**INSTRUCTIONS TO FOLLOW**. Using the records that follow, work out the number of lines with the word "middle" in them; reply with that number only.

**MATERIAL SUPPLIED**.
((

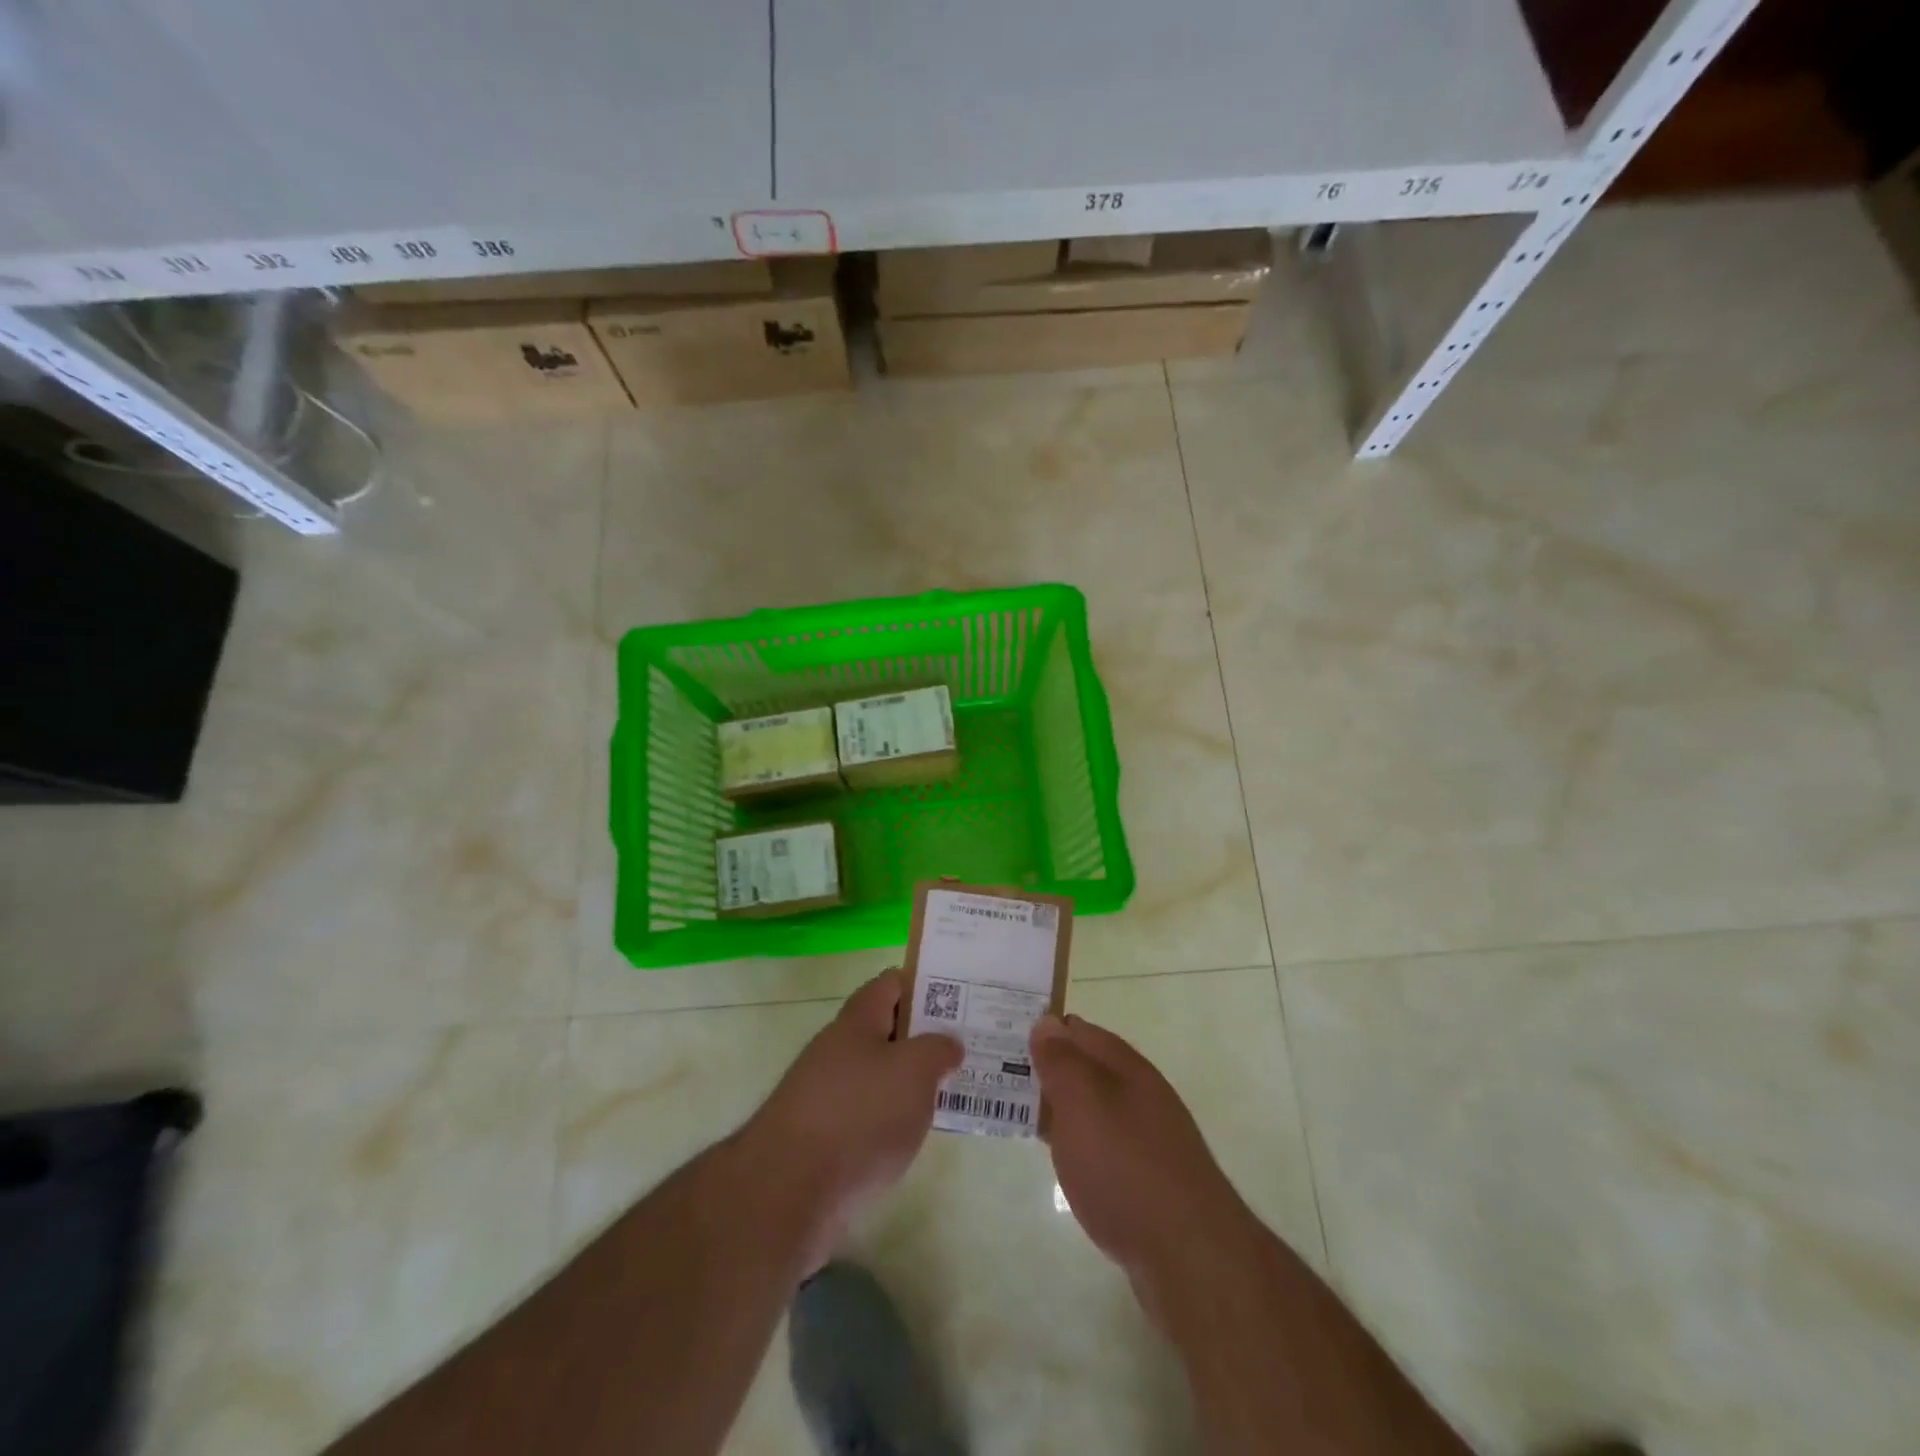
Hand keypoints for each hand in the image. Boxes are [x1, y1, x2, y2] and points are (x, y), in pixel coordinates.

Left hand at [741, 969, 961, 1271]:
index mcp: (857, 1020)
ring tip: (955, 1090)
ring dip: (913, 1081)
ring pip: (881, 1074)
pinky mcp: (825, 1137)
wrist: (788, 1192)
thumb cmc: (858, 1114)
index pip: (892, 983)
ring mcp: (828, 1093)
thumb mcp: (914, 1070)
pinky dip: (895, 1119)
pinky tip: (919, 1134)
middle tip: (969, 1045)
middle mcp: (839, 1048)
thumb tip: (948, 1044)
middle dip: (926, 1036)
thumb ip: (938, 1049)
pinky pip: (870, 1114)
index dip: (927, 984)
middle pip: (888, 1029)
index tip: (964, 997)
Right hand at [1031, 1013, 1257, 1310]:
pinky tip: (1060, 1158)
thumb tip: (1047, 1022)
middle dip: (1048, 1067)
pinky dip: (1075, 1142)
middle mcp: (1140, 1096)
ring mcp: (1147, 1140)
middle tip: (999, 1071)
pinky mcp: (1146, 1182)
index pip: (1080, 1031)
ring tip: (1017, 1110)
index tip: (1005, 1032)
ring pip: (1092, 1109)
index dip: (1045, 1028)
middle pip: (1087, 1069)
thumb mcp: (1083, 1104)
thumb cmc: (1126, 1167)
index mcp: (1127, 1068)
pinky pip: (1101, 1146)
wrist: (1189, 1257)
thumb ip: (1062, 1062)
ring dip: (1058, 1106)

))

**ANSWER SECTION**. 8